The gear is a means to an end, the re-production (intended hyphenation) of that music as captured be it a vocal, a traditional instrument or a synthisizer at home as close to the performance as we can.
Thus when something is installed and I'm happy with it, then it stays around for a while because it is doing its job, it satisfies my ears.
It is interesting to note that physical reproduction via media is a fairly new thing becoming more popular from the early twentieth century and mass collecting really rather more from the nineteen fifties from records of shellac and vinyl, through tapes of various sorts to the compact disc.

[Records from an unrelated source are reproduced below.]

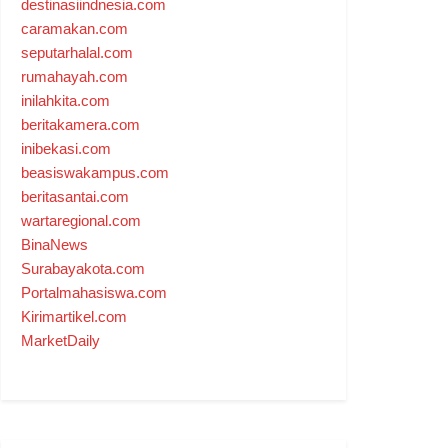
destinasiindnesia.com
caramakan.com
seputarhalal.com
rumahayah.com
inilahkita.com
beritakamera.com
inibekasi.com
beasiswakampus.com
beritasantai.com
wartaregional.com
BinaNews
Surabayakota.com
Portalmahasiswa.com
Kirimartikel.com
MarketDaily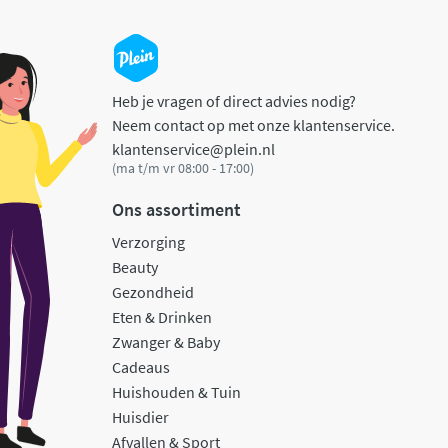
Heb je vragen of direct advies nodig?
Neem contact op met onze klantenservice.
klantenservice@plein.nl
(ma t/m vr 08:00 - 17:00)
Ons assortiment
Verzorging
Beauty
Gezondheid
Eten & Drinken
Zwanger & Baby
Cadeaus
Huishouden & Tuin
Huisdier
Afvallen & Sport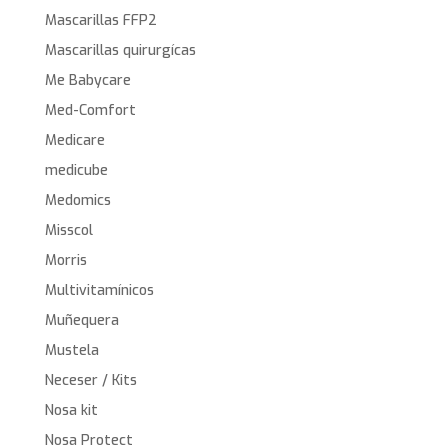
Mascarillas FFP2
Mascarillas quirurgícas
Me Babycare
Med-Comfort
Medicare
medicube
Medomics
Misscol
Morris
Multivitamínicos
Muñequera
Mustela
Neceser / Kits
Nosa kit
Nosa Protect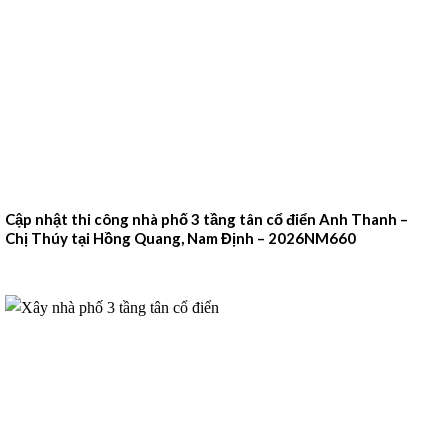
Cập nhật thi công nhà phố 3 tầng tân cổ điển Anh Thanh –
Chị Thúy tại Hồng Quang, Nam Định – 2026NM660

People prior to that tended to have smaller numbers of titles with the Great Depression obviously affecting disposable income and in some ways the shift towards streaming rather than physical ownership is affected by things like sky high mortgage and rents and the overall cost of living crisis we're living through.
It doesn't mean there won't be physical media or for that matter people have turned their back on music and its reproduction simply that they're doing the best way they can given how life is and there are always those who hanker the the feel of owning something that's tangible.
In my lifetime I've bought different formats as each had their own strengths and weaknesses, a common criticism of the compact disc is the artwork and how you access it has less of the feel of holding and reading that gatefold cover and text is often small spread over many pages where the record is more like reading a newspaper.
Over the last year I have been picking a limited number of favourite albums from the nineteen eighties that originally had on compact for their seen at the time as outmoded lp record equilivents for that feel apart from anything about how some early compact discs sounded.
Examples of which do include Heart's self titled and Bad Animals albums, Depeche Mode's People Are People and Music For The Masses, the Tracy Chapman debut album from nineteen eighty-eight (a reissue after being deleted for decades) and The Pet Shop Boy's Please and Actually albums that were amongst the first cds I ever bought.
Holding them just feels different and more of a pleasure.